Sorry there haven’t been many new posts recently: the Move at the Station has taken up a lot of time and, mostly, energy, and though I have managed to complete the rough draft of the “Blues Interruptus” scherzo for the violin & piano pieces, I hadn’t taken the time to transcribe it into the Finale NotePad to post here. But when the back-ache and the head-ache and the buzzing in the ears from the new building’s insidious “white noise” masking system preclude any creativity today, it’s something I can do and still feel moderately productive.

This is the “recap” of the A-Section Blues from my last post. It’s a condensed version, not a literal restatement and, unlike the traditional A-B-A tonal scheme, starts elsewhere in the scheme of things before returning to the “expected” tonal centers (I hesitate using the term “key” since it will only confuse people who are too literal in the old definitions of things). I use “centers” in the plural, also, because the violin is in one center (basically B) while the piano is in another (basically A-flat) – thank you, Darius Milhaud, for inspiring a little bit of poly-centricity...
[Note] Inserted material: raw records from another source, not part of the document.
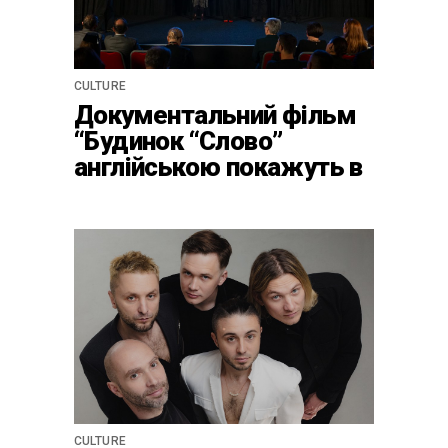
CULTURE
Документальний фільм
“Будинок “Слово”
англійською покажуть в
країнах Європи, Канаді
та США
CULTURE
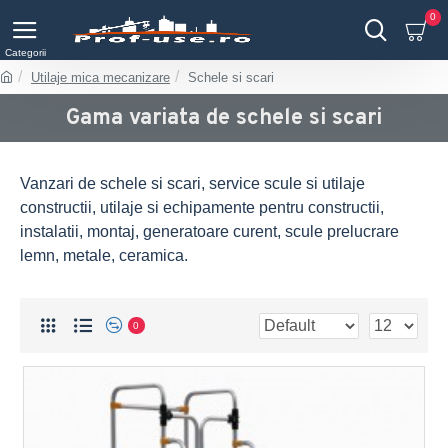
0
Utilaje mica mecanizare
Schele si scari
Gama variata de schele si scari
Vanzari de schele si scari, service scule si utilaje
constructii, utilaje si echipamente pentru constructii,
instalatii, montaj, generatoare curent, scule prelucrare
lemn, metale, ceramica.
0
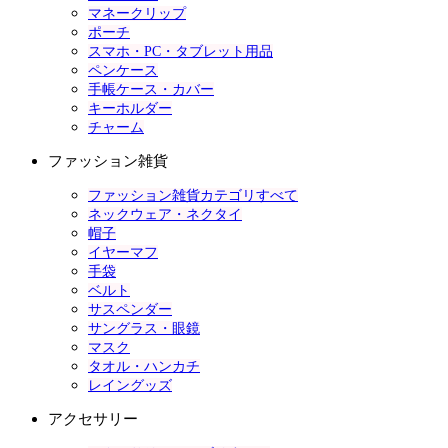
マネークリップ
ポーチ
スマホ・PC・タブレット用品
ペンケース
手帳ケース・カバー
キーホルダー
チャーム
ファッション雑貨
ファッション雑貨カテゴリすべて
ネックウェア・ネクタイ
帽子
イヤーマフ
手袋
ベルト
サスペンダー
サングラス・眼鏡
マスク
タオル・ハンカチ
レイングッズ
アクセサリー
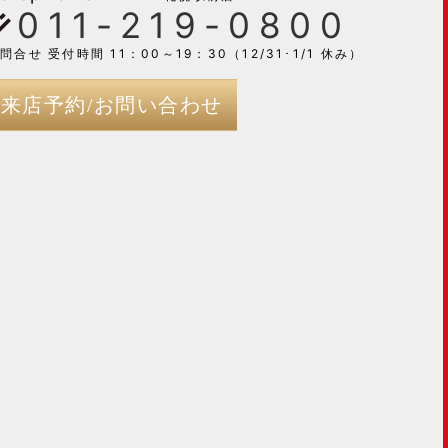
011-219-0800
問合せ 受付時間 11：00～19：30（12/31･1/1 休み）
来店予約/お問い合わせ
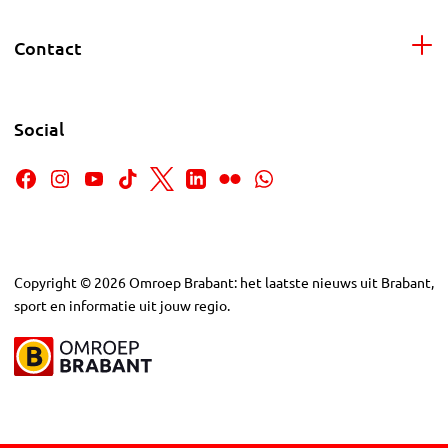
Contact
Social
Copyright
©
2026
Omroep Brabant: het laatste nieuws uit Brabant,
sport en informatie uit jouw regio.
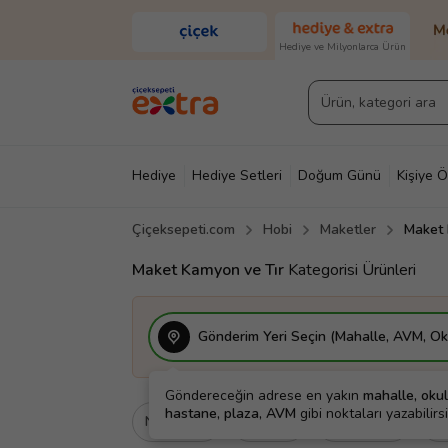
Hediye ve Milyonlarca Ürün
Hediye
Hediye Setleri
Doğum Günü
Kişiye Ö
Çiçeksepeti.com
Hobi
Maketler
Maket 
Diğer
Ayakkabı & Çanta
Parfüm
Yapı Mark
Maket Kamyon ve Tır
Kategorisi Ürünleri
Gönderim Yeri Seçin (Mahalle, AVM, Oku
Göndereceğin adrese en yakın
mahalle, okul
hastane, plaza, AVM
gibi noktaları yazabilirsi
Ne İçin
Kime
Cinsiyet
Ma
I’m not keen on a lot of literal or mechanical repetition or, more accurately, restatement – finding our way around a 19th Century sonata form relies on our ability to remember themes and different details, to whatever extent we’re capable: this explains why the exposition is repeated, to reinforce the principal material. In something that evolves more organically, it relies on shapes and patterns rather than themes and modulations to assist the listener's memory. So the problem here was coming up with recognizable fragments of the opening blues segment with recognizable signposts along the way, condensed yet keeping the idea of some kind of linear melodic flow in the violin part while the pianist chugs along with the chords: cadences are reached but are never really “closed,” always pushing ahead with new elements and degrees of tension. But there are linear shapes we are used to – either from the traditional blues style or the patterns we’d heard earlier – that signal “here’s a phrase-cadence” and so on.

This excerpt begins with the end of the B-Section’s “rock interruption,” a pattern which sneaks in at the very end, once more, where the violinist, figuratively speaking, gives up with a kind of Neapolitan “oh well” tag and one last “uh huh” chord in the piano with added tones, all still based on the same hexachords. In the A-Sections, fore and aft, all the violin’s material comes from the inversion of 6-Z47 which is a blues scale pattern; all the chords in the piano are either 6-Z47 (prime or inversion) or its complement, 6-Z25 (prime or inversion).

There are still a few minor details to work out and some notational things that Finale NotePad isn’t designed to do that a pencil on paper can still do better (or more clearly), but that’s basically it.